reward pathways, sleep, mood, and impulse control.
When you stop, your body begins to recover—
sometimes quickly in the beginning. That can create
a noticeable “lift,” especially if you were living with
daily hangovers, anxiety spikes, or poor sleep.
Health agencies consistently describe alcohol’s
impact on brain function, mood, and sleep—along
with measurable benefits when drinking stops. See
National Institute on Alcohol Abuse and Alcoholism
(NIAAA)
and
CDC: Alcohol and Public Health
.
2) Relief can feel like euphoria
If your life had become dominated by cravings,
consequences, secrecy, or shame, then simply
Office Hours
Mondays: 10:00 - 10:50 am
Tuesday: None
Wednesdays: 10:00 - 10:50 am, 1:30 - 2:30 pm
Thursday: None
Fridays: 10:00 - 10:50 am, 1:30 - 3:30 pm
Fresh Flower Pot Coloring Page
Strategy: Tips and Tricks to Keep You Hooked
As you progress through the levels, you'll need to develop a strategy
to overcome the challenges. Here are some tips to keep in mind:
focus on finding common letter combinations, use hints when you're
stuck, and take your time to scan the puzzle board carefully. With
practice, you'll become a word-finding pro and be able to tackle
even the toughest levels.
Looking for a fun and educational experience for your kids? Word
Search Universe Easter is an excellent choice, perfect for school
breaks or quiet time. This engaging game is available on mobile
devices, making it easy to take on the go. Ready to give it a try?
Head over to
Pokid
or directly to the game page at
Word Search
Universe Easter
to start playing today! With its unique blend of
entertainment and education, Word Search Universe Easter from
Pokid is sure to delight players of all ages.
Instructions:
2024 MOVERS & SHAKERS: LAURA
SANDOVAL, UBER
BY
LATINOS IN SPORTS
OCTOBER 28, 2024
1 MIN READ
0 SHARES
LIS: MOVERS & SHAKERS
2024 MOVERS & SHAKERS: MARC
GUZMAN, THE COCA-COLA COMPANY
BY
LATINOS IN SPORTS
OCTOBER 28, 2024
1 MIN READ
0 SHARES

------------

Copy out, word for word, the data above from its first line through the line that contains "Tuesday: None", including both of those lines.

reward pathways, sleep, mood, and impulse control.
When you stop, your body begins to recover—
sometimes quickly in the beginning. That can create
a noticeable “lift,” especially if you were living with
daily hangovers, anxiety spikes, or poor sleep.
Health agencies consistently describe alcohol’s
impact on brain function, mood, and sleep—along
with measurable benefits when drinking stops. See
National Institute on Alcohol Abuse and Alcoholism
(NIAAA)
and
CDC: Alcohol and Public Health
.
2) Relief can feel like euphoria
If your life had become dominated by cravings,
consequences, secrecy, or shame, then simply
Office Hours
Mondays: 10:00 - 10:50 am
Tuesday: None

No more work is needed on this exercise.